Through all this blur of pressures, Tererai excelled at school, pursuing a Ph.D at Western Michigan University and writing a dissertation on AIDS prevention in Africa even as she began working for Heifer as a program evaluator. On top of all that, she was remarried, to Mark Trent, a plant pathologist she had met at Oklahoma State.

Tererai is a reminder of the adage that talent is universal, while opportunity is not. There are still 75 million children who are not attending primary school around the world. We could educate them all
for far less than the cost of the proposed military “surge” in Afghanistan.
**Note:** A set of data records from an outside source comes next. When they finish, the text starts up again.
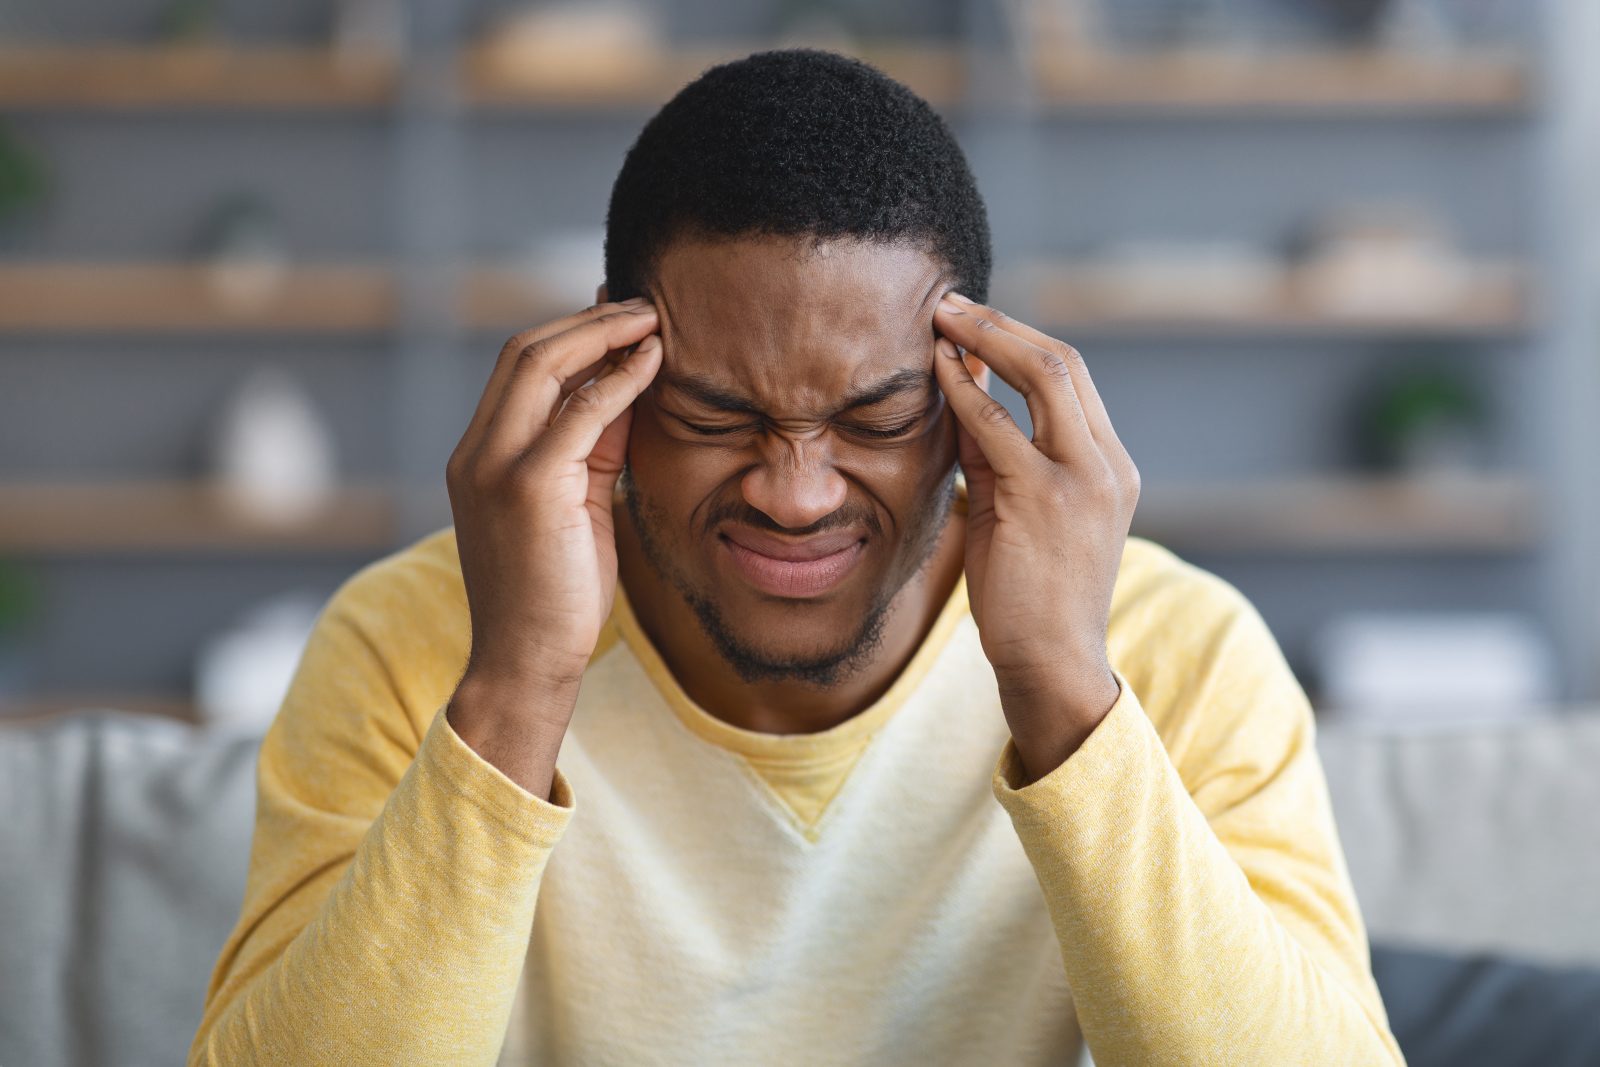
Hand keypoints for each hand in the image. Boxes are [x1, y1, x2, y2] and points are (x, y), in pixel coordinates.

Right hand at [446, 297, 661, 716]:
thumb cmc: (558, 594)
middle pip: (525, 352)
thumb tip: (630, 386)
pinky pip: (579, 411)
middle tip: (645, 305)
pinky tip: (653, 362)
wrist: (527, 663)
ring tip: (654, 320)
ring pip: (542, 365)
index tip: (620, 315)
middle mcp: (476, 453)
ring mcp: (494, 467)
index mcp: (478, 456)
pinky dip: (618, 379)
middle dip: (588, 320)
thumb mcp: (579, 504)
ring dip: (603, 335)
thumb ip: (597, 446)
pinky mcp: (528, 486)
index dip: (572, 333)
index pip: (518, 368)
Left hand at [931, 292, 1138, 780]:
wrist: (1052, 663)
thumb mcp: (1018, 511)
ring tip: (939, 320)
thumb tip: (959, 394)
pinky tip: (936, 372)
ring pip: (1045, 377)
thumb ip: (997, 456)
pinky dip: (966, 393)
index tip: (974, 322)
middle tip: (950, 303)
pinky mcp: (1046, 500)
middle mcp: (1108, 464)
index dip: (1020, 340)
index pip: (1074, 378)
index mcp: (1111, 466)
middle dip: (1003, 324)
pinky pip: (1001, 428)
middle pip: (1065, 362)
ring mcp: (1084, 480)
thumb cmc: (1030, 595)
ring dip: (985, 340)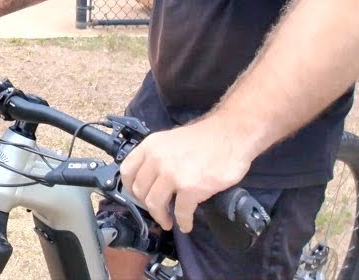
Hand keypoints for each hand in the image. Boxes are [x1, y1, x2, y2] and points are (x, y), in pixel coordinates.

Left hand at [119, 118, 253, 233]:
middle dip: (146, 205)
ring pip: (154, 204)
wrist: (231, 135)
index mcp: (151, 146)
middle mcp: (157, 160)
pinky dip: (183, 222)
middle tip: (157, 211)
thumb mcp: (171, 140)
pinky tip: (186, 224)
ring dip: (161, 217)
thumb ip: (158, 157)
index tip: (138, 197)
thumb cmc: (205, 138)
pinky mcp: (191, 189)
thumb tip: (150, 179)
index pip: (127, 170)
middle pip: (139, 190)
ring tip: (168, 222)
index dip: (130, 188)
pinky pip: (181, 213)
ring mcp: (172, 175)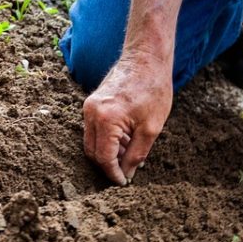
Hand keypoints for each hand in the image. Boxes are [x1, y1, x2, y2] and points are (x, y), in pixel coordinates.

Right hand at [82, 52, 172, 184]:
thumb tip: (127, 174)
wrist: (146, 58)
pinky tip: (125, 140)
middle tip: (126, 173)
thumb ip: (136, 154)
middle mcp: (91, 113)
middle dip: (108, 165)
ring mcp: (89, 107)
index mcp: (106, 119)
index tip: (124, 183)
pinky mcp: (91, 103)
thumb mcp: (151, 128)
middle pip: (92, 152)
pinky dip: (106, 140)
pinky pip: (94, 130)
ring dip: (108, 153)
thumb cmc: (153, 89)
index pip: (104, 157)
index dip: (113, 174)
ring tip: (130, 154)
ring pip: (91, 142)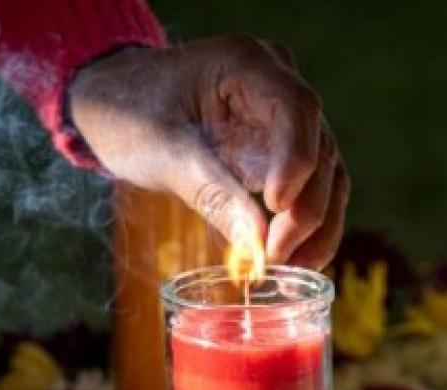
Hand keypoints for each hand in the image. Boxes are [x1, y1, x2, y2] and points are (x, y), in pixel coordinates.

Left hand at [69, 35, 349, 268]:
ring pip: (327, 173)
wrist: (119, 101)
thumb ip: (214, 195)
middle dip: (307, 208)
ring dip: (317, 225)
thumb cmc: (131, 113)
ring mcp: (288, 118)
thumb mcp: (163, 153)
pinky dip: (309, 226)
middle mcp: (280, 83)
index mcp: (247, 63)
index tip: (275, 207)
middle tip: (276, 254)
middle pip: (320, 146)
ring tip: (291, 268)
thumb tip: (257, 249)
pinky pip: (313, 188)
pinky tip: (295, 260)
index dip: (296, 159)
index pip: (296, 107)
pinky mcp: (285, 149)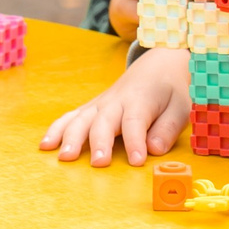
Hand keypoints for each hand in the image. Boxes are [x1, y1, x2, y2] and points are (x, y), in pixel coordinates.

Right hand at [39, 47, 189, 166]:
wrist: (159, 64)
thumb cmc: (172, 90)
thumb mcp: (182, 107)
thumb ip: (168, 128)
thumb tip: (154, 150)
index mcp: (142, 100)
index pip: (136, 122)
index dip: (136, 142)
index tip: (136, 161)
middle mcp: (117, 101)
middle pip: (104, 122)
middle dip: (100, 143)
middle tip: (98, 164)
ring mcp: (101, 103)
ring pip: (82, 119)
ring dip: (71, 137)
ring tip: (65, 157)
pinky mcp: (92, 107)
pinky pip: (71, 116)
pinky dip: (57, 129)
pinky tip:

Each time Tererai accomplished one of those goals that she had written long ago, she checked it off on that old, worn paper. Last month, she ticked off the very last goal, after successfully defending her dissertation. She’ll receive her Ph.D next month, and so a one-time impoverished cattle-herd from Zimbabwe with less than a year of elementary school education will don academic robes and become Dr. Tererai Trent. 


                  Dr. Tererai Trent in front of the hut in Zimbabwe where she grew up.
 
Our lives are full of people we can turn to for inspiration when we need it.  I can now count Dr. Tererai Trent among them.
 
Love ya,
Night
 
PS....I like offering you works by other writers because there are so many good stories and worthwhile pieces available that I feel need to be broadcast to you.